▶ Activity
Reproduce, line for line and unchanged, the records below from their first line through the line containing "to date with", with both of those lines included.

▶ Provided material
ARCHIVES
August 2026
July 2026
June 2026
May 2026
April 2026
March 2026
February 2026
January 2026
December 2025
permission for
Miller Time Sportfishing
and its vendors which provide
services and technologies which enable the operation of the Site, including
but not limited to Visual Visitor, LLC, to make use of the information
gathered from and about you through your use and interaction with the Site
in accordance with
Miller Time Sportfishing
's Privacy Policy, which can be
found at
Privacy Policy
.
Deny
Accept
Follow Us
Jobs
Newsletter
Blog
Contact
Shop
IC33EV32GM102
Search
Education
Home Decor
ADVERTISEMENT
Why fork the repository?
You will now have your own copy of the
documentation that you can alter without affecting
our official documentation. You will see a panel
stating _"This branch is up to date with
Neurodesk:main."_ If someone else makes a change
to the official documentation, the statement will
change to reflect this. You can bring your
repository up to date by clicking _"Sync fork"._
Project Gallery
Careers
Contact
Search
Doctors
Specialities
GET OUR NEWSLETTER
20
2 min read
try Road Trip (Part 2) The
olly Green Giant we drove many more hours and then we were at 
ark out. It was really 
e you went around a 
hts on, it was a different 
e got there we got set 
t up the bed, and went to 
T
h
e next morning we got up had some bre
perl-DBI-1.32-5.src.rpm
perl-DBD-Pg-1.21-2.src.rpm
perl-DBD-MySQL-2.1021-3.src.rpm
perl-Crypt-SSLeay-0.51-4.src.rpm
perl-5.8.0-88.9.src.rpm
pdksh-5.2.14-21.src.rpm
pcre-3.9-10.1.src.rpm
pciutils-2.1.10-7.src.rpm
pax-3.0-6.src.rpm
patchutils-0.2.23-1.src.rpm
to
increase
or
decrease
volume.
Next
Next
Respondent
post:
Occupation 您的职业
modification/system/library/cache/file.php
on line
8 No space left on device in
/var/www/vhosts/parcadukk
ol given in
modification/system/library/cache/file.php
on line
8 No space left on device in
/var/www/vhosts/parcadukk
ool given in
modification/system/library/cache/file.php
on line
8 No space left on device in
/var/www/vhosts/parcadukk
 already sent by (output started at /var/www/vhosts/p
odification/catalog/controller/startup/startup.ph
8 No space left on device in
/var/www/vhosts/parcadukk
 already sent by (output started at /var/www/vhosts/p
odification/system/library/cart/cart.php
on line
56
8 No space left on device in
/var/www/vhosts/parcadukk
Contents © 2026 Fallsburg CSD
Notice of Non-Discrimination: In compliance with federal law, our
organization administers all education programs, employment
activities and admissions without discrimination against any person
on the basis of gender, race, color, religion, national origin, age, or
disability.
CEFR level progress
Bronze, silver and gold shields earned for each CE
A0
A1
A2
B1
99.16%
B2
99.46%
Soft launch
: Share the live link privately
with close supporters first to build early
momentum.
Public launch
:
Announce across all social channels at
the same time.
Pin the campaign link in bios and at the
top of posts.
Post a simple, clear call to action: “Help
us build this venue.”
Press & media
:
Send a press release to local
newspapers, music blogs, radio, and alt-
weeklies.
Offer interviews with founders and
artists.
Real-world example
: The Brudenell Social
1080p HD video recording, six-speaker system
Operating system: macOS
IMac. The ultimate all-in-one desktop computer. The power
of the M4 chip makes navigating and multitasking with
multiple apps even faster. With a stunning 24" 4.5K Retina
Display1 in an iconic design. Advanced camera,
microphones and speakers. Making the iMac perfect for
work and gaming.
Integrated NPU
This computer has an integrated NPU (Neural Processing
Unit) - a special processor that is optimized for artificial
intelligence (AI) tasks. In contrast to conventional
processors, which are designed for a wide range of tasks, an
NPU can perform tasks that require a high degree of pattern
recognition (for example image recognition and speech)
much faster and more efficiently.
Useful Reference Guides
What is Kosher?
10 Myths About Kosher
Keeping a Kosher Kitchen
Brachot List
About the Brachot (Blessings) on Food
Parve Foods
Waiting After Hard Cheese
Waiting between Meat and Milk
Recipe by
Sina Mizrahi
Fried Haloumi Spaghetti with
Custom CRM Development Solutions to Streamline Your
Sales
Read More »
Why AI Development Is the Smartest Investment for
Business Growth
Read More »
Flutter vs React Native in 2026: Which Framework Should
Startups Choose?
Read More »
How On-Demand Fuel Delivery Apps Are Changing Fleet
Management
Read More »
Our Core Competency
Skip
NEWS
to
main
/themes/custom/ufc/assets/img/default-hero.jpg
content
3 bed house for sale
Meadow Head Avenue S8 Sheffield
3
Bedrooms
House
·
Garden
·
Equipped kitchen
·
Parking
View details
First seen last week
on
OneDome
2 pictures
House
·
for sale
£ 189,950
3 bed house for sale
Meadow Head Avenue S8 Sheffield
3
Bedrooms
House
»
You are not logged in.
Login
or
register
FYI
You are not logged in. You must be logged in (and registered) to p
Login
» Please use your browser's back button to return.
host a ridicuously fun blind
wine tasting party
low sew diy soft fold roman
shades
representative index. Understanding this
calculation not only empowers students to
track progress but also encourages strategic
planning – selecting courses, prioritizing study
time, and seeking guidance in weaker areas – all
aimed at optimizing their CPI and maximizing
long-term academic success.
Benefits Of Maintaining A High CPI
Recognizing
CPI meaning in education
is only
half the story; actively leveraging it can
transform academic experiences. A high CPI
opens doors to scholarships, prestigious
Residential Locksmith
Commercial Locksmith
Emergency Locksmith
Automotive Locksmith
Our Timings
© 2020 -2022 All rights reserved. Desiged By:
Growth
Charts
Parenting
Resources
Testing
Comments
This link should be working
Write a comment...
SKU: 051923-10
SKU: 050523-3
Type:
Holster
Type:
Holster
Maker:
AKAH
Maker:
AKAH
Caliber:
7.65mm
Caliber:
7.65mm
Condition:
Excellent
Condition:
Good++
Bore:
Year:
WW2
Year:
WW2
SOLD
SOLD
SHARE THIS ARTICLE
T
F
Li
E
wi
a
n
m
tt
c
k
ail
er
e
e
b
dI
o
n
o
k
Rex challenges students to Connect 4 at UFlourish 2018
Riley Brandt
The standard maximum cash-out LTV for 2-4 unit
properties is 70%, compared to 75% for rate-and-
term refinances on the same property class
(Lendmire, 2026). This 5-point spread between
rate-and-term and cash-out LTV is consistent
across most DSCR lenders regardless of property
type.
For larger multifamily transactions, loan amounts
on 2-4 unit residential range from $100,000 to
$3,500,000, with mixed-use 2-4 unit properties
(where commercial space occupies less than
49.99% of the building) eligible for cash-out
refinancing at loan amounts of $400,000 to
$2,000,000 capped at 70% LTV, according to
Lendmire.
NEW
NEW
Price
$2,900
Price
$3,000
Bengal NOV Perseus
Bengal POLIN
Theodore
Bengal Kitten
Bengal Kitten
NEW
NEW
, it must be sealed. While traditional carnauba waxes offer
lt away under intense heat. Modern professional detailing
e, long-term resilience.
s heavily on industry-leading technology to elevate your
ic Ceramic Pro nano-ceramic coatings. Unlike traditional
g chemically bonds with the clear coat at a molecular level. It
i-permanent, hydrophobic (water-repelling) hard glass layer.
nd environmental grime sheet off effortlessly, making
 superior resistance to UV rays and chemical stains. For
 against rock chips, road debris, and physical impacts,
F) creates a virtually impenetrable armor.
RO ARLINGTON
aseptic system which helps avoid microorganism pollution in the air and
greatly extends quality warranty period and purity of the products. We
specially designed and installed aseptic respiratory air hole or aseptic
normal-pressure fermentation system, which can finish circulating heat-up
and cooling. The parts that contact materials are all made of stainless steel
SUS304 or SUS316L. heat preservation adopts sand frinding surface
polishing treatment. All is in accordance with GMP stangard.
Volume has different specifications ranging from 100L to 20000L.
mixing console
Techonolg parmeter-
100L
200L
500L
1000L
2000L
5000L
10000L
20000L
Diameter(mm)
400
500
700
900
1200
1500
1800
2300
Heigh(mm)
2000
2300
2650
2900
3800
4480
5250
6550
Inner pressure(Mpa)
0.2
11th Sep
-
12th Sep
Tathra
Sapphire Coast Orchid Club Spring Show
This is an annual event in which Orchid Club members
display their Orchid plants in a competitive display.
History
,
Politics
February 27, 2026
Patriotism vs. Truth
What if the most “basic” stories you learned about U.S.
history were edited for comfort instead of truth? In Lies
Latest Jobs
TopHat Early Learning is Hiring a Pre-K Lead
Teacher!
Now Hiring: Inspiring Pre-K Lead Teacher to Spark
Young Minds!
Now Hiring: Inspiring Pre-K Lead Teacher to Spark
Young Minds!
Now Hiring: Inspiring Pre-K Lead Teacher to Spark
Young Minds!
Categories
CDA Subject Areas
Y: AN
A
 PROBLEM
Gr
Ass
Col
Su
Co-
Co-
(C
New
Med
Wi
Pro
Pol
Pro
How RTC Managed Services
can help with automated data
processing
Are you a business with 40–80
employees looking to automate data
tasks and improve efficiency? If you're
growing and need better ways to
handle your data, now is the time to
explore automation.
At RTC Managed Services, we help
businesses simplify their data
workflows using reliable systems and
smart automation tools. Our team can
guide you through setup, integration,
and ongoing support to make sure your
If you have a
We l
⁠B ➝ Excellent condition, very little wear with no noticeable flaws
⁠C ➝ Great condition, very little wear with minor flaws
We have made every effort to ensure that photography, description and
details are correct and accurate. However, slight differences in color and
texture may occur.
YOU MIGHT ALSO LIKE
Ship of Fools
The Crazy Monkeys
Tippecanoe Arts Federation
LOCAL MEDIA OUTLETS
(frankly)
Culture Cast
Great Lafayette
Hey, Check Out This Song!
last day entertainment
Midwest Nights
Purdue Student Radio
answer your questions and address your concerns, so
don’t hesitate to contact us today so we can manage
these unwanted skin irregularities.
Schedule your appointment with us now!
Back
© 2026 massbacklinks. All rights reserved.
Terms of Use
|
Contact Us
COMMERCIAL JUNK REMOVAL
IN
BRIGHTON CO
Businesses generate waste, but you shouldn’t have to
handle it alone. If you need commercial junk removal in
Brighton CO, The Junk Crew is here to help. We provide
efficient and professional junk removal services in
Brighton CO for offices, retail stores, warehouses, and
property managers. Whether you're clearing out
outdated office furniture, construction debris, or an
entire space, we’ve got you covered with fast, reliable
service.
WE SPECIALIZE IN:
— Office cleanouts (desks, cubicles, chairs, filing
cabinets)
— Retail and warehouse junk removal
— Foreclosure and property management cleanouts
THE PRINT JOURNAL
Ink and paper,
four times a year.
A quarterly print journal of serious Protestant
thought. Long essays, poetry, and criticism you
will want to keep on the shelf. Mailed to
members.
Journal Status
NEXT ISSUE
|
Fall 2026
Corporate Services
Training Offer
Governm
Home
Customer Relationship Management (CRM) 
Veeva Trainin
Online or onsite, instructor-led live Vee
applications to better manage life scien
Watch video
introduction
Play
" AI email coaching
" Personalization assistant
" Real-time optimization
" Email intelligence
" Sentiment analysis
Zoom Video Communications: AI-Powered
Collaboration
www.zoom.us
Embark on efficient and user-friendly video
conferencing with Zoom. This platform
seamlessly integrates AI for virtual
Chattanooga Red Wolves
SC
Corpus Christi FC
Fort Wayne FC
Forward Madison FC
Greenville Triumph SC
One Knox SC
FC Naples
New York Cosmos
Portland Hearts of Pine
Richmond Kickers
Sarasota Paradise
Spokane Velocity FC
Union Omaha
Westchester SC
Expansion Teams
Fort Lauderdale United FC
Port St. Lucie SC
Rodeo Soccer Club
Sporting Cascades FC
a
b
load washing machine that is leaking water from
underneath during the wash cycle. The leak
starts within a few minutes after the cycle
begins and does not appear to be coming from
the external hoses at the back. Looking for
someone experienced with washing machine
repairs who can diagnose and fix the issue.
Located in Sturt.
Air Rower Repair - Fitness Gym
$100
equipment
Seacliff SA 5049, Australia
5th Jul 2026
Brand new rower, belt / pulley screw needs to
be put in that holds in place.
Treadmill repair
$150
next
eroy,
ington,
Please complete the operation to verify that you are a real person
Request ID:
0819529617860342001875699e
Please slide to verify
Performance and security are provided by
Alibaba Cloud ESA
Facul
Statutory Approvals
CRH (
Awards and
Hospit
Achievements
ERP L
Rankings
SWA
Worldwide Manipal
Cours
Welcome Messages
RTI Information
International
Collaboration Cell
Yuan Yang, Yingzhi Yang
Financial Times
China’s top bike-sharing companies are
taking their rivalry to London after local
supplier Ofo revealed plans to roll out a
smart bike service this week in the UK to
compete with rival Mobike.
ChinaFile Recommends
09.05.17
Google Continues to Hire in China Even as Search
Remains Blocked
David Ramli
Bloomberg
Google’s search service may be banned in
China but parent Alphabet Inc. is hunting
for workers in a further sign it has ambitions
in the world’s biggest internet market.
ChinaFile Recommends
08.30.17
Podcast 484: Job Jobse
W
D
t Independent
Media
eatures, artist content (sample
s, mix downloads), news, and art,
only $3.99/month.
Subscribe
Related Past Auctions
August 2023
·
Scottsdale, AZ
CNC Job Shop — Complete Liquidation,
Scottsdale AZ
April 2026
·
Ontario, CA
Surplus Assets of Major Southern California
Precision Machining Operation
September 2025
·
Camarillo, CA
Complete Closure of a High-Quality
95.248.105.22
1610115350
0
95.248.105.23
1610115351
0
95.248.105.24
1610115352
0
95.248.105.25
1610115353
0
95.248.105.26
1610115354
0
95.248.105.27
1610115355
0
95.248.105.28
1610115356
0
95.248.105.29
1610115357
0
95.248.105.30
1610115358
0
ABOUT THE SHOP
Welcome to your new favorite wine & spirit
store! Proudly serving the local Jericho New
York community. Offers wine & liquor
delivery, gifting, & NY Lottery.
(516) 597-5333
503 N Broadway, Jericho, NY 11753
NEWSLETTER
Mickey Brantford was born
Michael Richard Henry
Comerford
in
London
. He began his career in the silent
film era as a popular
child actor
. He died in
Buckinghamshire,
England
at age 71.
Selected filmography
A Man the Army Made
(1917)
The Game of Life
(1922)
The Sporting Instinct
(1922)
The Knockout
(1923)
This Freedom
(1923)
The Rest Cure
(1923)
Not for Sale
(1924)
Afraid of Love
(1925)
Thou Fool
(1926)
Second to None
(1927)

▶ Final answer
ARCHIVES
August 2026
July 2026
June 2026
May 2026
April 2026
March 2026
February 2026
January 2026
December 2025
permission for
Miller Time Sportfishing
and its vendors which provide
services and technologies which enable the operation of the Site, including
but not limited to Visual Visitor, LLC, to make use of the information
gathered from and about you through your use and interaction with the Site
in accordance with
Miller Time Sportfishing
's Privacy Policy, which can be
found at
Privacy Policy
.
Deny
Accept
Follow Us
Jobs
Newsletter
Blog
Contact
Shop
IC33EV32GM102
Search
Education
Home Decor
ADVERTISEMENT
Why fork the repository?
You will now have your own copy of the
documentation that you can alter without affecting
our official documentation. You will see a panel
stating _"This branch is up to date with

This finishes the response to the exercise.